## WORK REQUEST:
Exactly reproduce the line containing "15: (346, 411)" and all later lines to the end of the entries, leaving the pictures out of your copy.

## Stored data:
##########

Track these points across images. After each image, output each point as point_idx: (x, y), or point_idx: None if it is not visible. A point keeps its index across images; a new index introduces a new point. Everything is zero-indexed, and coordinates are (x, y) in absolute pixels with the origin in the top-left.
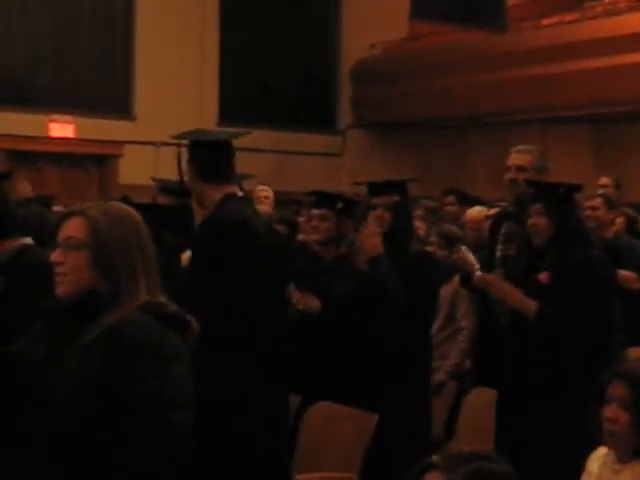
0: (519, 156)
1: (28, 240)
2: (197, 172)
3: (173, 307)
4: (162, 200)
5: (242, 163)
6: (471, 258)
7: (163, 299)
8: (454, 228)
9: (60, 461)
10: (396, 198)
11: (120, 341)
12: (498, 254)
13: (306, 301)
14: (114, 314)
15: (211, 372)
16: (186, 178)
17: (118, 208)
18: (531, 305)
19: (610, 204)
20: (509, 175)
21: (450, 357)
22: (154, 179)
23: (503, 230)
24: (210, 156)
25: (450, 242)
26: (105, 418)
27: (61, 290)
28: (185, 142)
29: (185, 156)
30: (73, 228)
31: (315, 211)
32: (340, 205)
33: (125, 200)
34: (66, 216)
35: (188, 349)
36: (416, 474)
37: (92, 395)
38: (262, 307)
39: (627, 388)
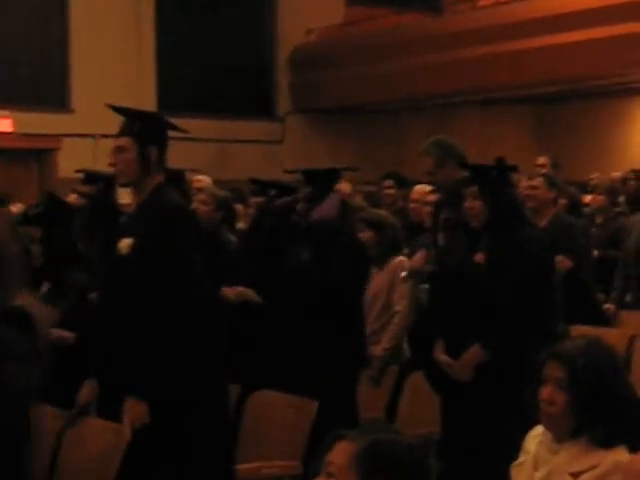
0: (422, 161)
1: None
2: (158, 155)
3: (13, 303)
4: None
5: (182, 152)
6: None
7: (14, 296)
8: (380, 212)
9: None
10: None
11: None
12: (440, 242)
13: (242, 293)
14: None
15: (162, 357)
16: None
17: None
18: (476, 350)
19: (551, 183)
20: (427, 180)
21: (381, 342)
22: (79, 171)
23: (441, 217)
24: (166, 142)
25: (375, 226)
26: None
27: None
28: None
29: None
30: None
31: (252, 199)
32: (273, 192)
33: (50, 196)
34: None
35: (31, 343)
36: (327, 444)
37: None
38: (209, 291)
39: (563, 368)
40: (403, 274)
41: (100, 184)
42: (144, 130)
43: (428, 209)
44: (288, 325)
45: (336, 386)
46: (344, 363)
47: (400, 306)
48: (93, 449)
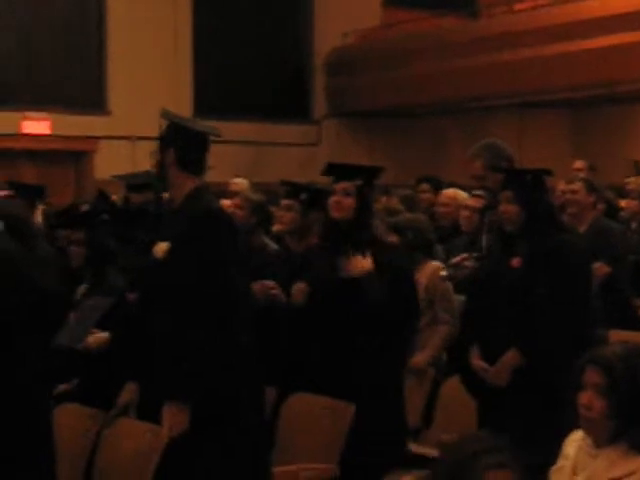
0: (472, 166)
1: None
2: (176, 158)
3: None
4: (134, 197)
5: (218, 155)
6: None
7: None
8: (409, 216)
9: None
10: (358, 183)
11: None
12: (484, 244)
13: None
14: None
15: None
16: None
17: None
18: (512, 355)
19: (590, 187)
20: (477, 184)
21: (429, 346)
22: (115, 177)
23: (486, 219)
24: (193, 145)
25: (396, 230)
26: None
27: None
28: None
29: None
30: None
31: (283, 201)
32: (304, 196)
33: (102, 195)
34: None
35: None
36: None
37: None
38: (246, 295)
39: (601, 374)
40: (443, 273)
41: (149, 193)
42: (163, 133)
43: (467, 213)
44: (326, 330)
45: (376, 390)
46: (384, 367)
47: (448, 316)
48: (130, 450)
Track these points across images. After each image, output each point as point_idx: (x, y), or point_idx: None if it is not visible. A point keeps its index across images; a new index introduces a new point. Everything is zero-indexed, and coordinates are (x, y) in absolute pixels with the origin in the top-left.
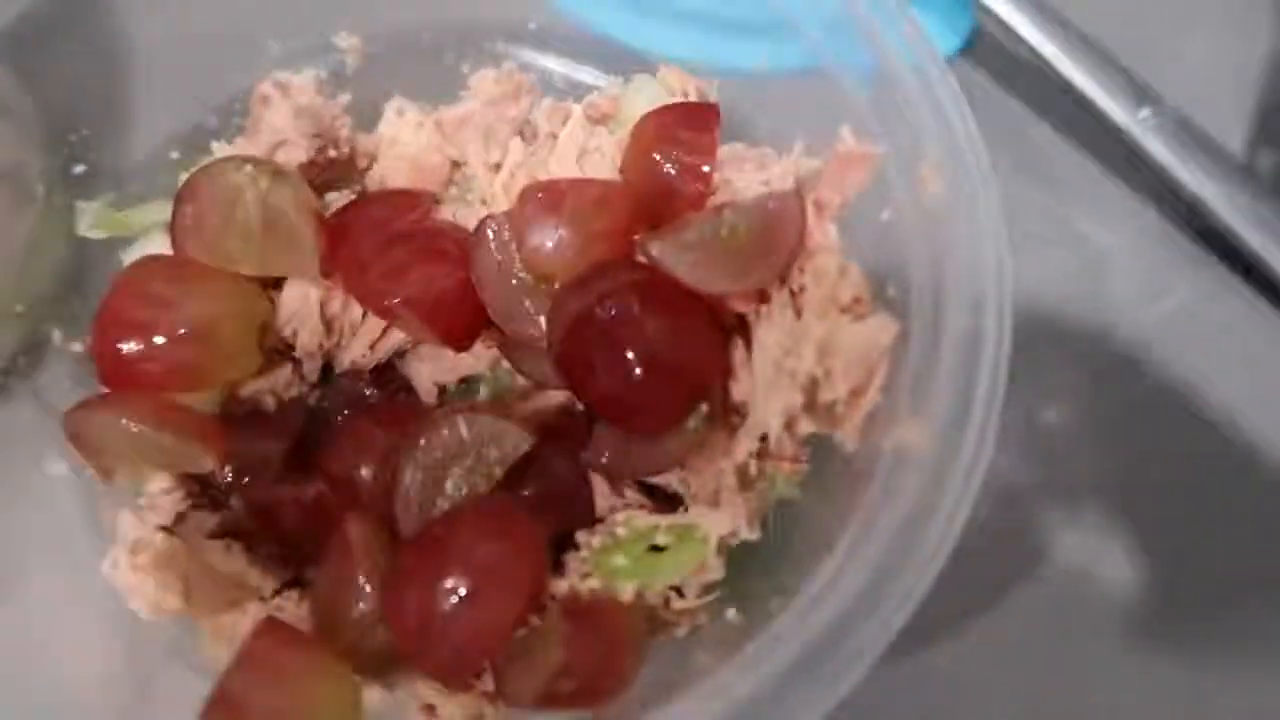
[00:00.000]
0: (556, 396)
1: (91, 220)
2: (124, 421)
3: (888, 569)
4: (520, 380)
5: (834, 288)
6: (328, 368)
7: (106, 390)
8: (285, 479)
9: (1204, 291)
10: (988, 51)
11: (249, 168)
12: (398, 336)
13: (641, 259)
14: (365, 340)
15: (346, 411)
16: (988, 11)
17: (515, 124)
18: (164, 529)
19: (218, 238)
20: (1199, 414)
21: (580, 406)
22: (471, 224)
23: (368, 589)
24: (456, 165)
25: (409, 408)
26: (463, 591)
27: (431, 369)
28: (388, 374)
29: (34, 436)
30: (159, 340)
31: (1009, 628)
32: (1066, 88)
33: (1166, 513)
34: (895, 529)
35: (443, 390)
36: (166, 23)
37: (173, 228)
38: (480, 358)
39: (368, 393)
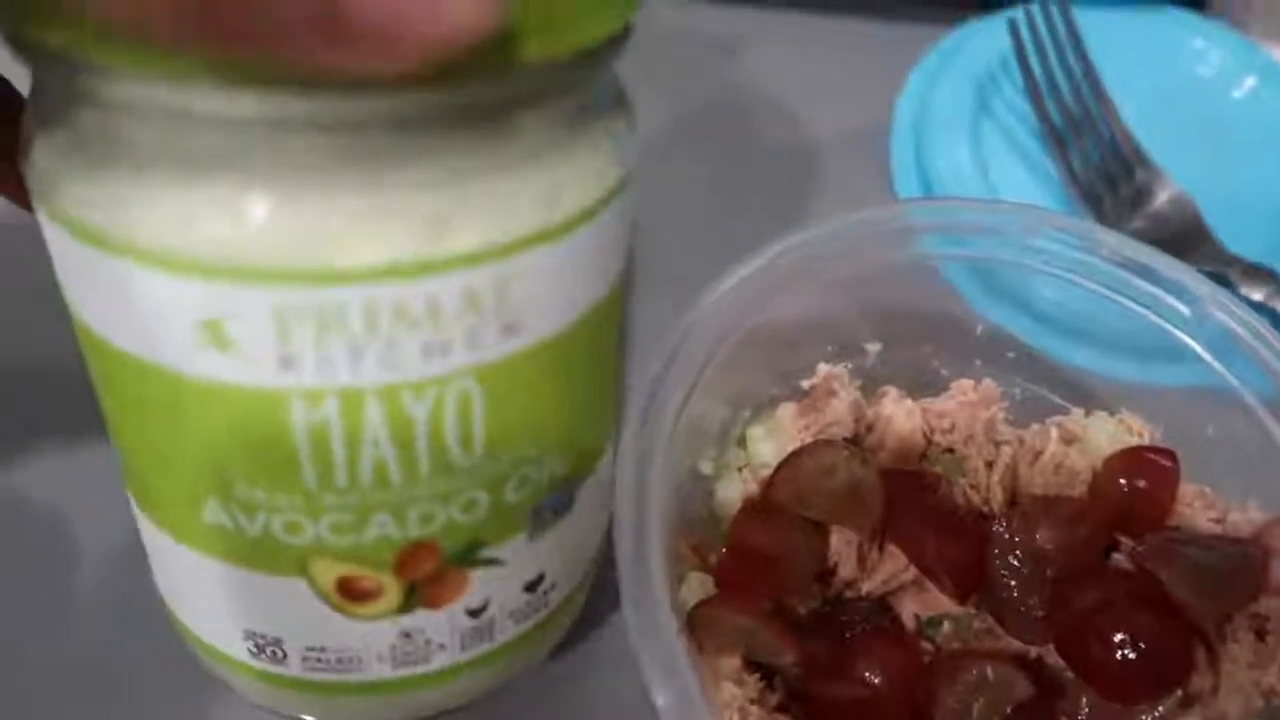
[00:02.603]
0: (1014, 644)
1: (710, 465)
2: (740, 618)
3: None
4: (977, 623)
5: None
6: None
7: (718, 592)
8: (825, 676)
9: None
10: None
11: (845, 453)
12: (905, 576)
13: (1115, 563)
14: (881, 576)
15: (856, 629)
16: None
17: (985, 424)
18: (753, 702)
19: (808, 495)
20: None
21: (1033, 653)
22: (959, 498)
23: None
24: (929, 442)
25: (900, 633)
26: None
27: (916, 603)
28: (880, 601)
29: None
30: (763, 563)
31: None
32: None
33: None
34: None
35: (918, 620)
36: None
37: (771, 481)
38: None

##########

## ANSWER SPACE:
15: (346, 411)
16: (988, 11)
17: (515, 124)
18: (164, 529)
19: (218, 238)
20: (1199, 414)
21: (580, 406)
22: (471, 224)
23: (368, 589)
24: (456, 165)
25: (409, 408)
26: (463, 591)
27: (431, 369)
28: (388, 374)
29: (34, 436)
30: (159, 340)
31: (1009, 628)
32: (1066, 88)
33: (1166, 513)
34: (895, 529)
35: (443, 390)
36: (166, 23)
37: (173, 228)
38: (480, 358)
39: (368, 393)
[00:02.603]
0: (1014, 644)
1: (710, 465)
2: (740, 618)
3: None
4: (977, 623)
5: None
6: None
7: (718, 592)
8: (825, 676)
9: None
10: None
11: (845, 453)
12: (905, 576)
13: (1115, 563)
14: (881, 576)
15: (856, 629)
16: None
17: (985, 424)
18: (753, 702)
19: (808, 495)
20: None
21: (1033, 653)
22: (959, 498)
23: None
24: (929, 442)
25: (900, 633)
26: None
27: (916, 603)
28: (880, 601)
29: None
30: (763, 563)
31: None
32: None
33: None
34: None
35: (918, 620)
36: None
37: (771, 481)
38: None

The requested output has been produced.